8. The measures of variability are the range (difference between the maximum and minimum), standard deviation, and variance.

9. Other useful descriptive statistics are skewness and kurtosis.

10. Z-scores are transformations of the values obtained to standard deviation units.

11. A ratio is the relationship between two categories, and a rate is the ratio between the number of cases of a category and the total number of cases multiplied by a multiple of 10.

12. Inferential statistics is used to make generalizations from the sample to the population; it is used to test hypotheses and estimate parameters. It is also based on the concept of sampling distribution.

13. The curve or normal distribution is a very useful theoretical model; its mean is 0 (zero) and its standard deviation is one (1).

14. The level of significance and confidence intervals are levels of probability of making an error or mistake in hypothesis testing or parameter estimation.

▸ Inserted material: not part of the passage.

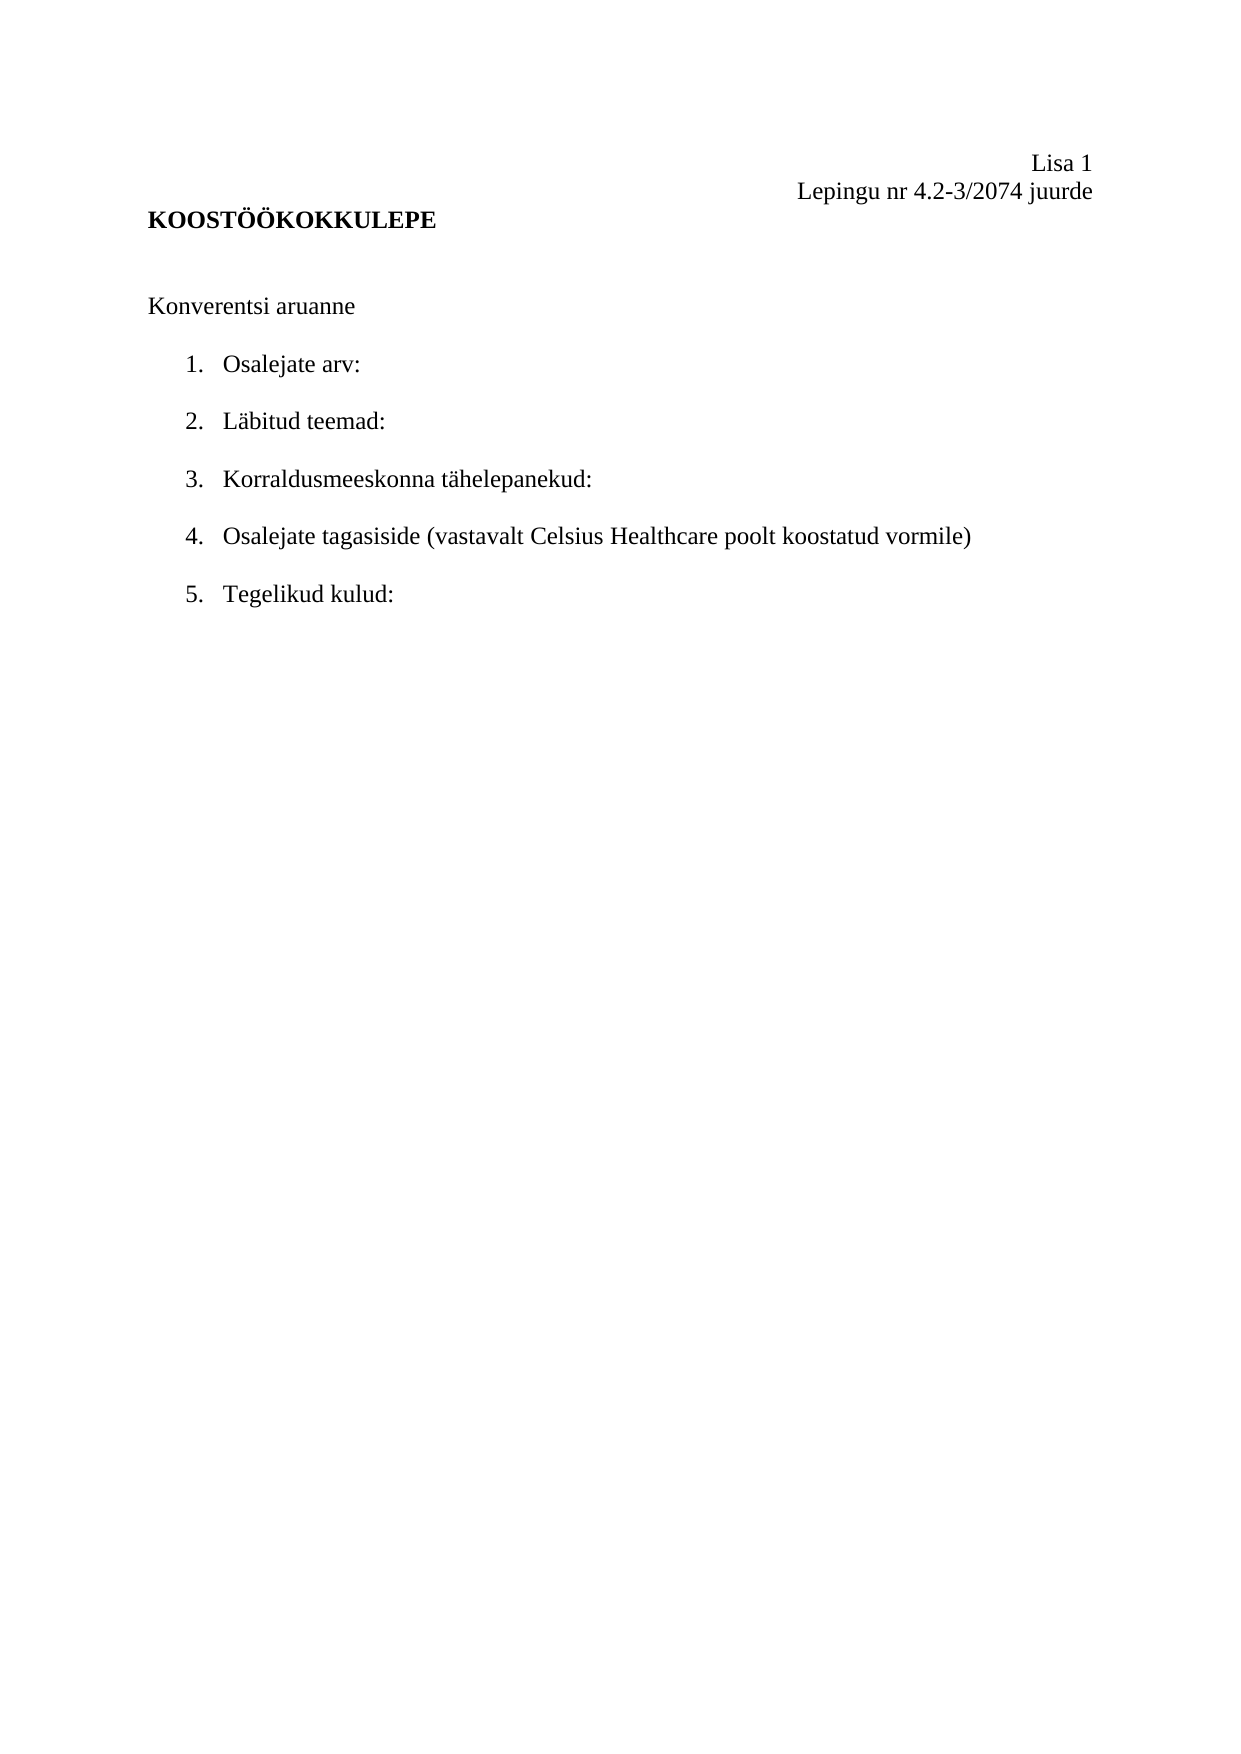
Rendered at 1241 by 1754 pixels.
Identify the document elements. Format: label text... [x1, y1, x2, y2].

The most common levels in the social sciences are those of .05 and .01.

15. Analysis or parametric statistical tests commonly used are:

Types of hypothesis testing

  • Pearson correlation coefficient: correlational
  • Linear regression: correlational/causal
  • T-test: group difference
  • Contrast the difference in group proportions: difference
  • Analysis of variance (ANOVA): one-way and factorial. Unidirectional (one independent variable) and two-factorial (two or more independent variables): difference between groups/causal
  • Analysis of covariance (ANCOVA): correlational/causal

16. In all parametric statistical tests, the variables are measured at an interval or ratio level.

17. The analysis or nonparametric statistical tests commonly used are:

  • Chi-square: difference between groups
  • Spearman and Kendall coefficients: correlational

20. Statistical analysis is performed using computer programs with statistical packages.

21. The most popular statistical packages are BMDP, ESP, OSIRIS, SAS, and SPSS. These packages are used to consult the respective manual.

Summary 11: Research Report Preparation

1. Before preparing a research report, the user should be defined, as the report will be adapted to them.

2. Research reports can be presented in an academic context or in a non-academic context.

3. The context determines the format, nature, and extent of the research report.

4. The most common elements of a research report presented in an academic report are: title page, index, abstract, introduction, theoretical framework, method, results, conclusions, bibliography, and appendices.

5. The most common elements in a non-academic report are: title page, index, abstract, introduction, methods, results, conclusions, and appendices.

6. Various props can be used to present the research report.

Summary 7: Non-Experimental Research

1. Non-experimental research is performed without deliberately manipulating independent variables; it is based on variables that have already occurred or were in reality without the direct intervention of the investigator. It is a retrospective approach.

2. Non-experimental research is also known as ex post facto research (facts and variables have already occurred), and observed variables and relationships between them in their natural context.

3. Non-experimental designs are divided as follows:

  • Transactional
  • Longitudinal

4. Transactional designs make observations at a unique moment in time. When individually measured variables are reported, they are descriptive. When describing relations between variables, they are correlational, and when they establish causality between variables, they are correlational/causal.

5. Longitudinal designs make observations at two or more times or points in time. If you are studying a population, they are trend designs; if you look at a specific group or subpopulation, they are evolutionary analysis designs of the group; and if they study the same subjects, they are panel designs.

6. Non-experimental research is less rigorous than experimental research, and it is more difficult to infer causal relationships. But non-experimental research is more natural and closer to everyday reality.

7. The type of design to choose is influenced by the research problem, the context surrounding the research, and the type of study.